Tanganku yang Kecil Ini, Ingin Memeluknya yang Sebesar Dunia
Awal mula tersusunnya frasa "Tanganku yang kecil ini, ingin memeluknya yang sebesar dunia," aku tak tahu apa makna yang mendasar di dalamnya. Yang ku tahu susunannya apik, seolah menggambarkan aku yang kecil mungil ini, sedang mencintai seseorang yang lebih tinggi dan lebih besar dariku. Namun aku tak menyangka, kalau ternyata seberat ini artinya.
Hari ini aku menyadari bahwa bukan hanya manusianya yang harus ku cintai, ada sibuk, rindu, sendu, jarak, slow respon, pesan yang ku kirim tidak terbalas, mengemis, merayu, berbahagia, tertawa, kupu-kupu dalam perut, khawatir yang ternyata juga harus ku peluk serta. Dan dari banyaknya hal yang ku sebut di atas, hal yang membahagiakan hanya sedikit, kan? Sisanya tetap membahagiakan, meskipun tanganku kebas memeluk seluruhnya.

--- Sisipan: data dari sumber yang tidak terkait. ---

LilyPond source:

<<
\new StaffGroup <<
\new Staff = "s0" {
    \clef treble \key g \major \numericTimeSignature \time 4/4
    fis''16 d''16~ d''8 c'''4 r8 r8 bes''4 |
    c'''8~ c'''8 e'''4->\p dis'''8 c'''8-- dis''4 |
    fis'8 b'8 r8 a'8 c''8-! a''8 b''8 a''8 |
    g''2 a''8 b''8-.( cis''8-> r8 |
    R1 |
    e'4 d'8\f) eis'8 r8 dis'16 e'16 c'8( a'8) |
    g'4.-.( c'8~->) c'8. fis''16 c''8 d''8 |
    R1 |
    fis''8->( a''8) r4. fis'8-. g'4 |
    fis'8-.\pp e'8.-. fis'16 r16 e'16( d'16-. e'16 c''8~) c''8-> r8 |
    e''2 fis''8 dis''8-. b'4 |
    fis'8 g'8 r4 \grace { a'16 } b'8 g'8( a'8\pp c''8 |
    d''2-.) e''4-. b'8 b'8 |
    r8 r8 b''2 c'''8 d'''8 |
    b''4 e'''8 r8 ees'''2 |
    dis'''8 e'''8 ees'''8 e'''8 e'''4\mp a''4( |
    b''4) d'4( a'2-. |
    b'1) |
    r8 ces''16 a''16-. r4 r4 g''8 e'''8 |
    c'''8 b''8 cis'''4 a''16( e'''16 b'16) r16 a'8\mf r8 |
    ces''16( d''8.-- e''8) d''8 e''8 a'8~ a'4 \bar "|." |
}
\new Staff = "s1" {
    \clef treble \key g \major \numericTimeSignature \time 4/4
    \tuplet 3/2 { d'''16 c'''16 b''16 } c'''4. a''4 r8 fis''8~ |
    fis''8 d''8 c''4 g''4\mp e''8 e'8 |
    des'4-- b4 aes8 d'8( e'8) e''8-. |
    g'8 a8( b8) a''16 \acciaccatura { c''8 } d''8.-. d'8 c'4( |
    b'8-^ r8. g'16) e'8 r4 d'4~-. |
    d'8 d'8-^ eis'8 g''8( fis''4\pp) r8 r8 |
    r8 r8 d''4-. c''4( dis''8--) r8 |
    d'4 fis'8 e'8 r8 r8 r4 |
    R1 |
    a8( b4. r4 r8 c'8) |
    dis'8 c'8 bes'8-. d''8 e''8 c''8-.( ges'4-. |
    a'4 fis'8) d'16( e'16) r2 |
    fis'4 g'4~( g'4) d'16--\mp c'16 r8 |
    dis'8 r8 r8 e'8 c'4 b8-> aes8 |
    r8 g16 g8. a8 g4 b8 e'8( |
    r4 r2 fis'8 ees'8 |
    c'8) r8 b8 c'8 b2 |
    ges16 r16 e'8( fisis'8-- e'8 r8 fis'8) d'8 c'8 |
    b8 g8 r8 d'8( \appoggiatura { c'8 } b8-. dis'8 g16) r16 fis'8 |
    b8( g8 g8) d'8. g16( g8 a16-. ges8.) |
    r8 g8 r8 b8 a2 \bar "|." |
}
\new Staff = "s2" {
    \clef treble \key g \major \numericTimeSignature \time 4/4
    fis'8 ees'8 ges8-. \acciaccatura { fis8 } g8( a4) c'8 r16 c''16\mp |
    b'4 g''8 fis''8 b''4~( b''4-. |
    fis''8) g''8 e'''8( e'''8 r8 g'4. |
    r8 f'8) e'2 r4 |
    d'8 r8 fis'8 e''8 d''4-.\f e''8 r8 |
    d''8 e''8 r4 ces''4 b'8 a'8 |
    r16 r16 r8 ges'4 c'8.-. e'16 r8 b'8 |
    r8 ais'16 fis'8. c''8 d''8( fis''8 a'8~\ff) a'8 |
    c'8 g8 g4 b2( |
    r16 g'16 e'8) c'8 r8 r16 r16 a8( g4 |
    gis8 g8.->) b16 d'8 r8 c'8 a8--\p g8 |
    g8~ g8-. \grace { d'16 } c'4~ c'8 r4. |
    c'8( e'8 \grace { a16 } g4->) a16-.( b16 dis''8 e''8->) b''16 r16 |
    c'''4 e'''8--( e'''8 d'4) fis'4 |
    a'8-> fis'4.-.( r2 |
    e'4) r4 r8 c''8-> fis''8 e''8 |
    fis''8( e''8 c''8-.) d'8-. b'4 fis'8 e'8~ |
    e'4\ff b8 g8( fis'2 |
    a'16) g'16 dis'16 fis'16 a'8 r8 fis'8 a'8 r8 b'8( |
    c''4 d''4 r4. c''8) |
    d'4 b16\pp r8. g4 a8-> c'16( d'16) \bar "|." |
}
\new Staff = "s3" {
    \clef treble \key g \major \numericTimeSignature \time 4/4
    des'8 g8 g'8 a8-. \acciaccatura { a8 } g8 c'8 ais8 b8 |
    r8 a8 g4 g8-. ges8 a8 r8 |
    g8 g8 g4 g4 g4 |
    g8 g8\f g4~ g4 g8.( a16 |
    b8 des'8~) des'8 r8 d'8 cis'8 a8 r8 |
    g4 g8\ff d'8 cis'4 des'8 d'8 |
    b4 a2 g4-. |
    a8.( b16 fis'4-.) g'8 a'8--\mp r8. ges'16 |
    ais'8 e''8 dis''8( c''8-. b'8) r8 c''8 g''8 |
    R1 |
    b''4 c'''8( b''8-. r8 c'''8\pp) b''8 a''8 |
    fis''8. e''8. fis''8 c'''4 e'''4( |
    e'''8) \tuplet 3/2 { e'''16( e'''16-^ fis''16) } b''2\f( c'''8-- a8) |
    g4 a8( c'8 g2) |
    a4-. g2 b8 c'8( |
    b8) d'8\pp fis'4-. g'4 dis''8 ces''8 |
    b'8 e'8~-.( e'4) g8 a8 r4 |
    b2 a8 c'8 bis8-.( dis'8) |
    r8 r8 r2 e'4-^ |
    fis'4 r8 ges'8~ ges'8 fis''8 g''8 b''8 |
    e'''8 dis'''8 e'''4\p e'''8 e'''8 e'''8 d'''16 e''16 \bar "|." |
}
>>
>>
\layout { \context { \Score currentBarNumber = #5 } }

Sempat kukatakan padanya bahwa, "aku sedang menyemogakan banyak hal, salah satunya semoga tubuhku, tubuhnya, hatiku, hatinya baik-baik selalu." Ku sebut 'ku' pada urutan pertama karena aku takut tubuhku serta hatiku lelah memeluk dan mencintainya. Ku sebut 'nya' pada urutan kedua, karena aku takut tubuhnya akan sesak oleh pelukku, dan hatinya bosan ku bombardir dengan cinta besarku.
Jarak yang terbentang di antara kami berdua sebenarnya bukan jarak yang dipertebal lautan dan rawa, hanya terpisah beberapa gunung dan mesti mampir di beberapa stasiun saja. Mudah untukku atau untuknya riwa-riwi kesini atau kesana. Tapi untuk memudahkan kami berdua --memudahkan aku lebih tepatnya-- aku memilih untuk menabung, sembari menyelesaikan tugas akhirku terlebih dahulu. Ketika sudah terkumpul nanti --uang dan rindunya-- jarak yang tebal itu, akan kupertipis, segera.
Rinduku semakin hari semakin membesar, padahal tak sejenispun pupuk ku taburkan diantaranya. Rinduku menjadi sendu kala ku sadari bahwa aku harus mencintai buntut di belakang namanya pula. Pernah satu hari pesanku tak terbalas dari pagi hingga petangnya. Tapi aku tak pergi, seluruhnya kunikmati, kusimpan pada ruang besar di sebelah hatiku berjudul rindu.
Senyum manisnya itu, terpaksa kunikmati hanya melalui tangkapan layar yang ku ambil saat kami berbincang di panggilan video. Tingkah tengilnya, celetukan lucunya, terpaksa masuk dalam jeruji besi bernama memori yang entah kapan bisa ku peluk lagi. Dan peluk hangat singkatnya itu, entah kapan akan kembali meredam riuh kepalaku kembali.
Diantara jarak yang tebal dan rindu yang besar, tangan kecilku ini masih ingin memeluknya yang sebesar dunia.